Robust Epidemic Mitigation Algorithm: Real-Time Parameter Calibration and Multi-Scenario Optimization for Vaccination
Keywords:
Epidemic model, Finite Difference Method, influenza modelling lettersAbstract
Vaccination and control methods in areas prone to outbreaks, like Malaysia, must be guided by accurate mathematical models of infectious illnesses. This work introduces a revised Susceptible-Infectious-Recovered (SIR) model that accounts for changing public health responses by including time-dependent immunization. Aiming to reduce implementation costs and infection levels in the face of uncertainty, the model seeks to identify optimal vaccination regimens. To validate the model and estimate parameters, we use influenza incidence data from 2015 to 2025. The model is solved and analyzed using two numerical methods, which are compared in terms of computing efficiency, convergence behavior, and stability across different parameter values.
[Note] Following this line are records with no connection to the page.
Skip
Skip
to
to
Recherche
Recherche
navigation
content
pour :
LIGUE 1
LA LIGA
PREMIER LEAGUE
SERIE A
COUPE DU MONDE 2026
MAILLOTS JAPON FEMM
In order to determine how changes in transmission and control rates affect important epidemiological variables, including basic reproduction number, epidemic peak, and final infection size, a sensitivity analysis is conducted. In comparison to static tactics, the results demonstrate that adaptive vaccination controls are more effective in reducing the spread of epidemics. A dependable foundation for developing data-driven, cost-effective epidemic management plans may be found in the study's demonstration of the synergy between optimal control principles and resilient numerical approaches. The real-time control of influenza transmission in Malaysia is much improved by this integration, which also improves the accuracy of the models.